I'm serious. If you have to rely on mono, single image inputs then yeah ImageNet is going to do better. But it will also mistake every picture of a coke can as the real thing. It will be horrifically sensitive to malicious inputs. Much better would be to use 2 calibrated lenses and do 3D reconstruction. Even if you're just doing the reconstruction as a sanity check for a NN to weed out the false positives.
Errm, hang on, are you saying that if you have a task of classifying unseen images given a labelled training set you should get a stereo camera or video camera and create another problem?
Which you can solve?
Because the problem is silly>
What if I say : "I will give you $10m to solve it, and if you fail, I will kill this very kind old monkey?"
Object recognition doesn't only exist in the subspace of labelled 2D images. It tends to be derived from a 3D space, which is a whole extra orthogonal data source that the "NN all the things" crowd is fastidiously ignoring.
Why, I'm not sure, but I'm guessing because it is hard/inaccurate to do with just NNs and parameter/network architecture tweaking. Possibly also because benchmarks with single mono images are much easier to make.
Just because it is hard with method A, and is harder to make benchmarks, doesn't mean method B isn't better.
Yes but am I missing something when I say that if the problem is to deal with labelled 2d images declaring that you should be working with 3d images or short video sequences doesn't help.

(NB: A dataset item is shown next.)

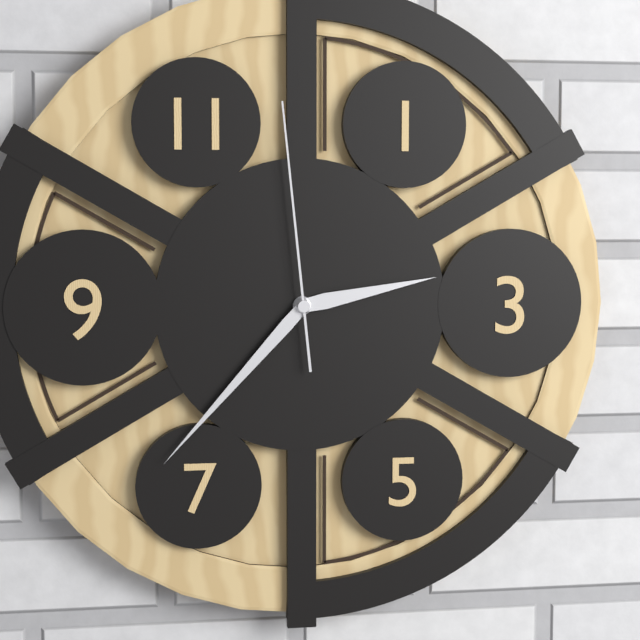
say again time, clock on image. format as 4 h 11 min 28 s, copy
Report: 2 h 37 min 59 s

Sure, if you are building a Robot and I say "use this camera and a deep network" and you say "It'll work better with stereo" well... yes super do that!
But if we are working with mono images I don't understand how the observation helps?
> If you want to recognize all Coke cans in all fridges, for your real-world, consumer-ready Coke-fetching robot product?
If you're stuck with a mono dataset, post collection, then sure use NN and call it a day. But even if you have video you can do 3D reconstruction just from baseline movement. You won't know scale, so you can't differentiate between big coke cans and little coke cans, but at least you can rule out pictures of coke cans.